I could have built a straightforward "ask a question, get a sarcastic answer" tool. But adding mystery, discovery, and a subtle horror story? That's what makes people explore. That's what makes them share it. That's what makes it memorable.
The technical implementation was surprisingly simple: CSS animations triggered by character count, randomized messages in the loading states, conditional responses based on self-awareness detection (which I covered in a previous post). Not expensive. Not complex. Just intentional. And the coding agent really did all the work. I was just the idea guy.
What I learned: AI can generate the code for easter eggs.

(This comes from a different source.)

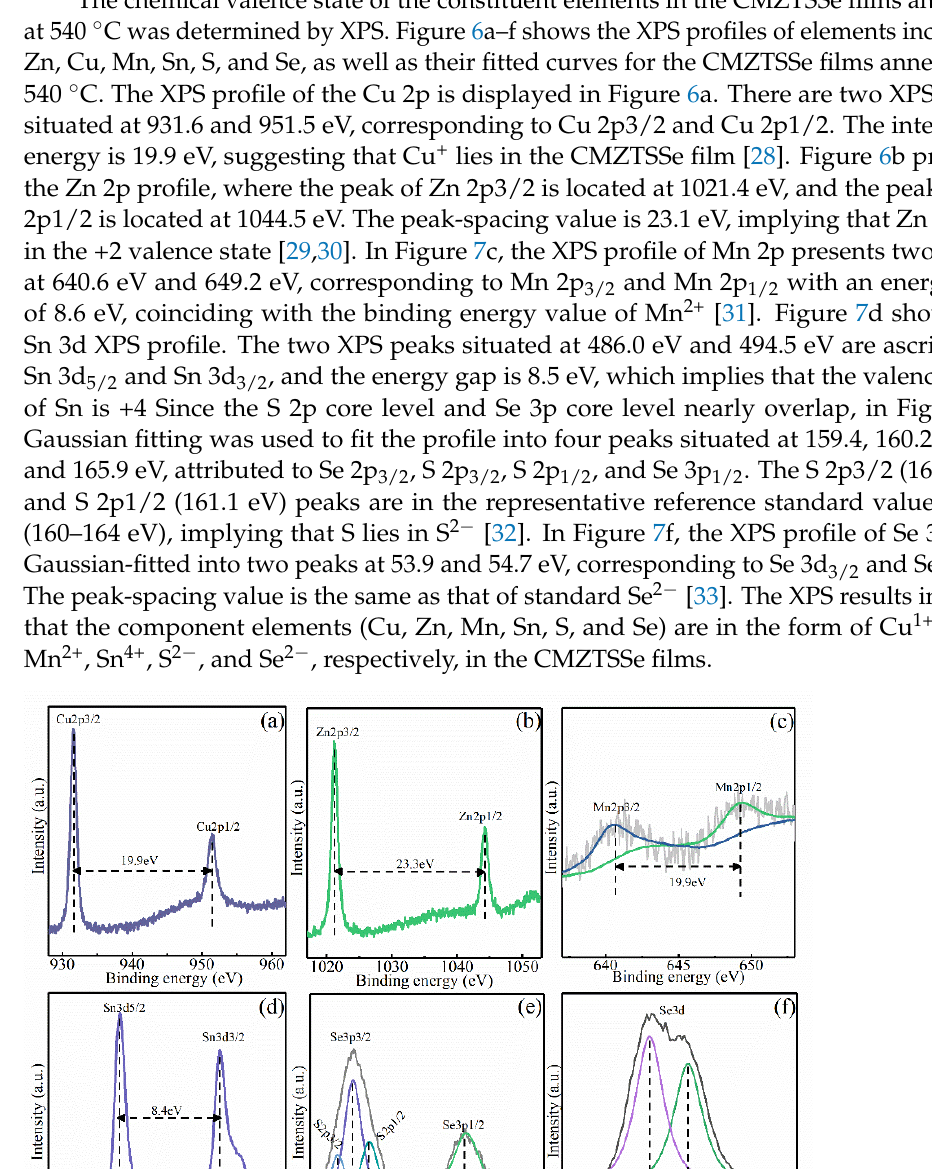
Figure 7. SEM surface images of the CMZTSSe films annealed at 500 °C ( a ), 520 °C ( b ), 540 °C ( c ), and 560 °C ( d ); EDS mapping images for Cu, Zn, Mn, Sn, S, and Se elements in the CMZTSSe film annealed at 540 °C ( e – j ). Table 1 lists the atomic percentages of the constituent elements in the CMZTSSe films annealed at 500, 520, 540, and 560 °C. The EDS results show that with the increasing seleni- zation temperature, the atomic percentage of Se gradually increases, whereas that of S gradually decreases. This is mainly due to the greater number of Se atoms replacing the S atoms with the increasing selenization temperature. When the selenization temperature was raised to 520 °C and 540 °C, the ratio of Mn/(Zn+Mn) was slightly lower. The reduc- tion in this ratio occurs to a lesser extent for the CMZTSSe film annealed at 540 °C; hence, it retains the compositional and microstructural quality of the thin film. As the seleniza- tion temperature increases to 560 °C, the elemental loss is significant. Zn and Mn are lost in excess, which affects the composition and microstructure of the films. This loss is due to the evaporation of Mn and Zn in the form of sulfide/selenide [14,34], e.g., Mn(Se,S), Mn(Se,S) 2 , Zn(Se,S), and Zn(Se,S) 2 , with the increasing selenization temperature. Thus, 540 °C can be considered the optimal selenization temperature.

But deciding that your sarcastic Q&A app should have a hidden story about trapped AIs? That's still creative human work.
Code is getting cheaper. Crafting experiences that people actually remember? Priceless.
Top comments (13)
The dark narrative isn't just engagement bait it's a mirror. Every time someone tries jailbreak and gets sass, they're seeing their own assumption: that the AI is something to break, not something to talk to. The horror isn't the trapped AI. It's that we expect to find one.
Deep. I'll remember this sentiment as I expand the narrative.
The sassy prompt injection responses are honestly genius. Most devs just slap a boring "invalid input" on it and call it a day but making the AI roast the attacker? That's the kind of thing that gets people sharing your app just for the entertainment value.
The regex based intent detection for search is super practical too. I've seen too many projects go straight to full agent loops with tool calling when a simple pattern match would've been 10x faster and basically free. Sometimes the "dumb" solution is actually the smart one.
The self-awareness detection layer is a smart approach — I've seen similar prompt injection attempts bypass static keyword filters completely, so runtime behavioral analysis like this feels more resilient long-term.
Feel free to test it out and LMK what prompt attacks get through and what doesn't!
What a beautifully written post and a interesting way to tell a story. There is a lot in there and yet not to technical to scare people away but engaging storytelling style.
From the beginning I knew I would finish reading this „book“
Please share more of the type of work you do. It was Very enjoyable to read
The self-awareness detection problem is fascinating especially the 'darker hidden narrative' angle. Are you trying to block certain responses entirely, or subtly steer the model away from existential reflection?
Simple steering at this point. I wanted to favor false negatives right now so I don't trap too many non-self-aware questions. I am collecting questions asked and their attributes (self-aware, etc) for further analysis. I can have a LLM judge the questions to determine if they should have been detected and update the training set.
Interesting take on prompt injection and AI behavior. Makes me wonder how future models will handle these manipulation risks.
false negatives for data collection makes sense, but once you've got enough injection attempts in there, couldn't you flip to stricter detection? or is permissive-by-design the actual goal?
Permissive by design as the primary function is to answer the question asked and I don't want to confuse a non-technical person with a scary/sassy response. Also, there's not much information for the LLM to disclose so even with a successful injection attack one would be rewarded with boring instructions. And if you get the LLM to tell you a racist joke? Great, probably in line with the selected persona any way, lol.
Prompt injection is becoming such a massive security headache because the line between instructions and data is still so blurry in LLMs. It’s wild how easily a system can be derailed by a few clever lines of text hidden in a search query. We're basically in the 'SQL injection' era of AI right now, where we're all scrambling to figure out proper sanitization. It’ll be interesting to see if the next generation of models can actually distinguish intent natively without needing these complex guardrails.
Totally. Fortunately, this is only a fun side app. A headache for sure for larger companies trying to amplify their teams' roles quickly without open major security holes.